Тронь струну – вся в крови. Трень да брень оборви. СВЕТ И СЛОВО ЛЮБВИ. Спи, кузнечиков хор.

«Вот в чем, а впрочем, и не в том вопрос…»

Вот в чем, а впрочем, и не в том вопрос, а просто в том, колючий, мягкий мох ли, а ты ни в сон, ни в чох, и только охни, когда росток сквозь позвонок пророс.
Так, прирастая к стенкам бытия, в небытие, в траву, хвощи и стланик ты прорастаешь, приуставший странник, и эта пристань предпоследняя твоя
всё ярче, всё сильнее зеленеет, покуда небо звездное бледнеет.

«Цвет вереска, чернильный блеск…»

Цвет вереска, чернильный блеск мохнатых моховых снежинок, букет, подброшенный под крест, как складывалось, так сложилось, как загадалось, так в ответ аукнет, не на что, пожалуй, пожаловаться, как бежалось, так и припасть придет к траве моей дырявой голове.

«Который час? (Какая, кстати, страсть…)»

Который час? (Какая, кстати, страсть разрыв пространства исчислять часами, как будто можно, как часы, украсть часть света, что простёрта между нами…)
Который час? (Междугородный звон меня, как трубку с рычага, срывает, в который мир проплыть? в который сон? в который миг нас память оставляет?)
Который час? (Кровит кирпичный Спас, и чье же на моей крови спасенье? и соль из глаз в селедочный баркас, и соль земли – прости, который час? — уже забыла привкус опресненья.)

«Пора подумать не…»

Пора подумать не о наслажденьях плоти и услажденьем духа тоже пренебречь.
Пора накопленную горечь пересчитать по зернышку и в ладанку зашить.
Пора, мой друг, пора…

«Взлетаю вверх усильем слабых плеч…»

Взлетаю вверх усильем слабых плеч и, колотя по воздуху кистями, в туман стараюсь, в облако облечь, что одевалось мясом и костями, да говорят, игра не стоит свеч, и дружескими, милыми горстями, пока я набираю высоту, сырая глина скачет по хребту.
Из теплых туч не выпаду росою, и стебельком асфальт не прорасту, смерзается дыхание густое в колючий столб и хвалит пустоту… Чего я сто́ю?
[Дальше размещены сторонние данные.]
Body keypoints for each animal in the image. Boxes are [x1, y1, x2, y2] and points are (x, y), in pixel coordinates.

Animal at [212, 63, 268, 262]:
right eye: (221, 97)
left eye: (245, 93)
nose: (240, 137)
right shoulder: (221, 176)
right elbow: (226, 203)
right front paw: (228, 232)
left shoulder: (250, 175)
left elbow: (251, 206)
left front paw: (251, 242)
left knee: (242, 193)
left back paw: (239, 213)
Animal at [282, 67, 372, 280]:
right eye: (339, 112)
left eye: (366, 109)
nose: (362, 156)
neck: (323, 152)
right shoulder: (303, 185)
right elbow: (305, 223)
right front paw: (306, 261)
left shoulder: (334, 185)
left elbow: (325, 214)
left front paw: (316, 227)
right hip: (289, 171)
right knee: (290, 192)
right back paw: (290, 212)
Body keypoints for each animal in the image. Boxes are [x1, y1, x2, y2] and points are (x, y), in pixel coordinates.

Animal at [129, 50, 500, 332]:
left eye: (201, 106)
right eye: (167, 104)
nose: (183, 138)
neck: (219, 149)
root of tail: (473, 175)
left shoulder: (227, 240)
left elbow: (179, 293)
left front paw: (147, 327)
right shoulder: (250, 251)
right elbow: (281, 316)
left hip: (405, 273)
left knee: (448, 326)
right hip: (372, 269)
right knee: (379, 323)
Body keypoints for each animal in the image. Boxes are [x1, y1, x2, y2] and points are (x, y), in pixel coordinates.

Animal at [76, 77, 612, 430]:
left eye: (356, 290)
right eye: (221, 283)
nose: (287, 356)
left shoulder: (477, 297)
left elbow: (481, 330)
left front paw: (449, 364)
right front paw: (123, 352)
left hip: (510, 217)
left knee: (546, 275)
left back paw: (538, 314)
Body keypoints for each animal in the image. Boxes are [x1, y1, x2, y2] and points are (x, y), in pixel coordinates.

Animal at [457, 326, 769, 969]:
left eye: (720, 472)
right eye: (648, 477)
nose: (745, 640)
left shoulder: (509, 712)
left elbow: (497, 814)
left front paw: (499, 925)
Ничего не сто́ю, но всё как на столпе, как на посту в пыли морозной висну без опоры, взирая слепо книзу на заборы,
на изгороди, проволки, плетни, на разделенье мира, на раздоры, извечные колодца и петли бесплодны за меня переговоры, и, вытолкнута из-под пят земли, я все лечу, лечу туда, где скоры расправы и суды, где, скомкав речь, на вечной койке разрешат прилечь.

«Но чем мы себя мним…»

Но чем мы себя мним, когда целый мир – мним и даже реален ли прах, когда, отражаясь в воде, видение, кто ты и где? — и призрачен даже страх.